As can be seen in the results, JBoss Messaging out-performs JBoss MQ and Sun Java Service Message Queue for large batches of messages. The number of messages used in each batch is limited to 10000, as beyond this number, the servers begin to exhibit some instability. The number of messages was increased by a factor of 10 each time, and the point at which each server failed, and the nature of that failure were noted.
| Implementation | Failure point | Nature of failure |
| JBoss MQ | 1000000 | Server ran out of memory and stopped responding. |
| JBoss Messaging | 100000 | Server threw OutOfMemory errors, client stopped responding. |
| Glassfish OpenMQ | 100000 | Client receives errors indicating that the server is no longer accepting messages. The server continues to respond to other requests. |
MS 100000 – server runs out of heap space.
GF 100000 – client receives errors indicating queue is full, server continues to function correctly.
The configurations could easily be tuned to prevent these errors, but this would not be compatible with our goal of using an out-of-the box configuration.
Conclusion
The three JMS implementations all behave differently, the performance characteristics can essentially be split into a number of areas.

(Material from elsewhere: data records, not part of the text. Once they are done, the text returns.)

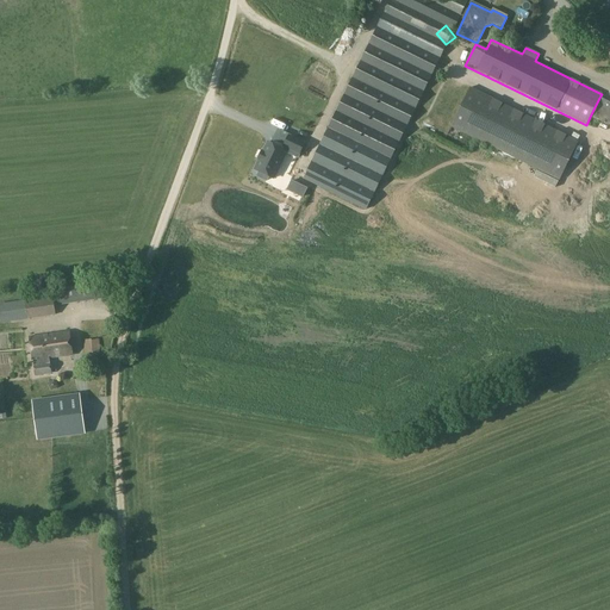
[(403,70),(386,70),(386,99),(405,99),(405,91),(412,91),(412,61),(403,61),(403,70)]
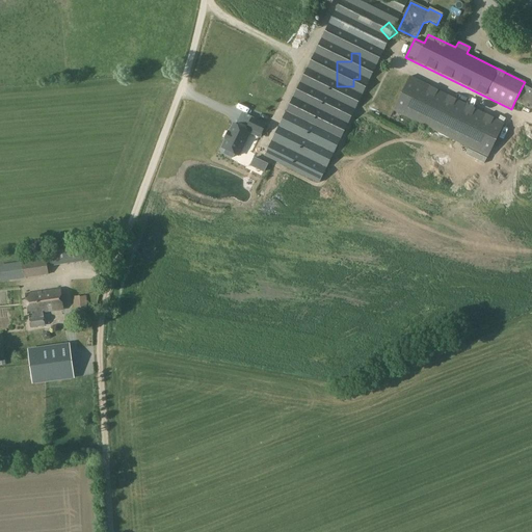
[(504,124),(420,81),(409,76),(393,110),(487,157),(504,124)]
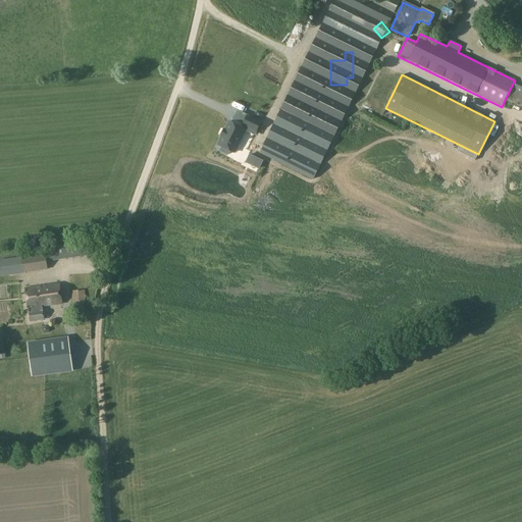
[(242,128),(231,124),(228,122),(224,131),(223,131),(220,138),(221,138),(217,146),(221,148),(220,152),(228,156),(230,152),(235,154),(245,132),(254,136),(260,123),(247,116),(242,128)]
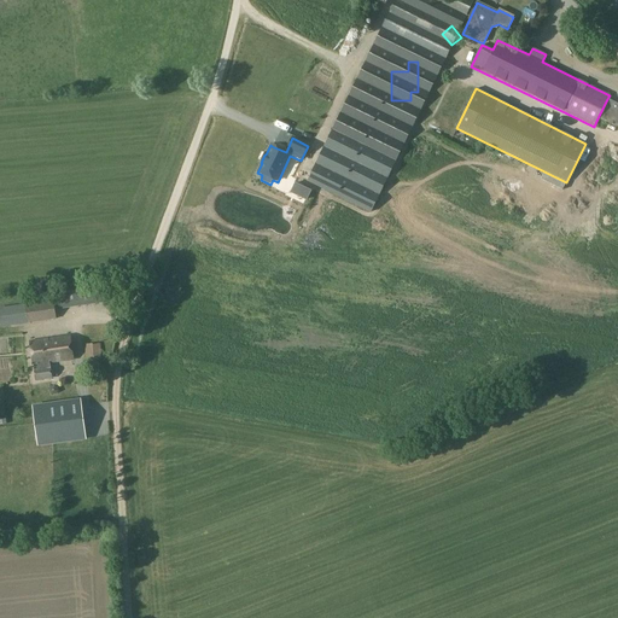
[(58,293),(60,309),(104,303),(101,287),(58,293)]
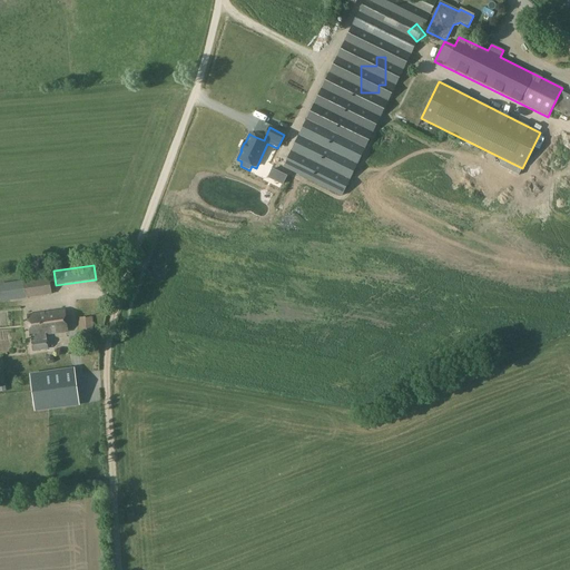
[(0,284),(0,300),(0,302),(51,294),(49,277),(0,284)]
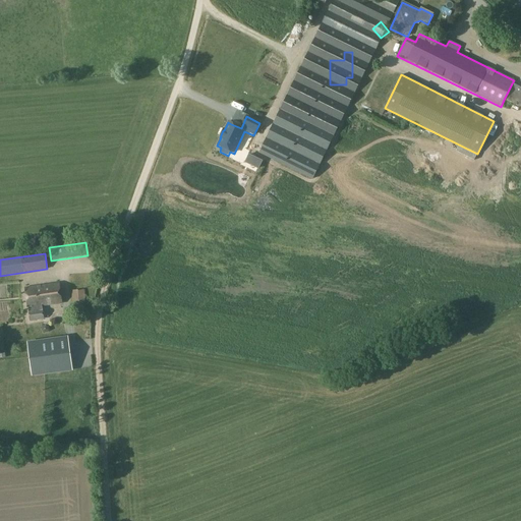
[(58,284),(25,288),(27,307),(29,307),(42,305),(61,303),(58,284)]
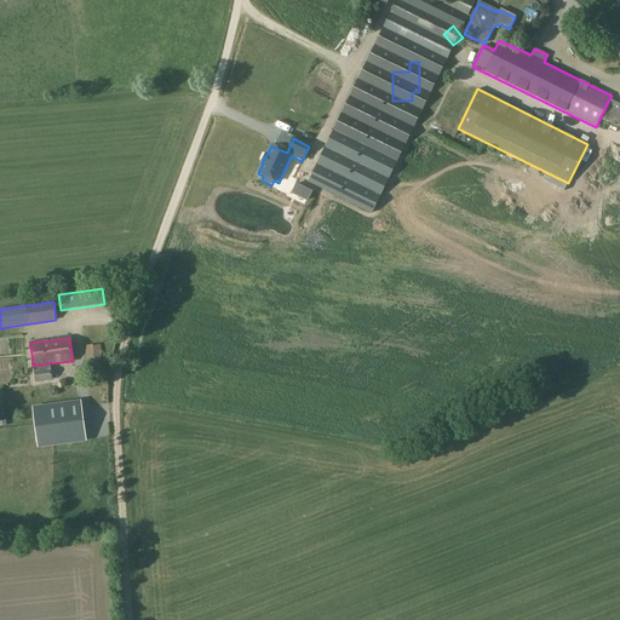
[(50,363),(34,366),(36,382),(52,380),(50,363)]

• Establishing a connection
• Sending messages
• Failure characteristics
JBoss MQ was the fastest at establishing a connection, but JBoss Messaging out-performed it at sending messages. The recommended apporach when sending or receiving messages is to open a JMS connection when the client starts, and close it when it shuts down. If this approach is taken, then JBoss Messaging will likely perform the best if the default configuration is used, however there is little difference. If a new connection to the JMS server is established every time a message is sent, then JBoss MQ will perform faster.
When overloaded with messages, JBoss MQ and JBoss messaging suffered failures that brought the whole application server down. OpenMQ, in contrast, prevented the client from sending any more messages once the message queue reached a size limit. This behaviour protected the application server from failure.
This testing has demonstrated that all of the JMS implementations exhibit similar performance when connections are held over long periods of time, but that if you make heavy use of JMS, your choice of JMS implementation should be based upon your expected usage profile. We also showed it is important to tune your configuration to ensure that failures in the JMS subsystem do not affect the rest of the server. The second part of this performace profiling will look at performance of receiving messages using the default configuration, and the third part will look at the performance gains that can be achieved by tuning.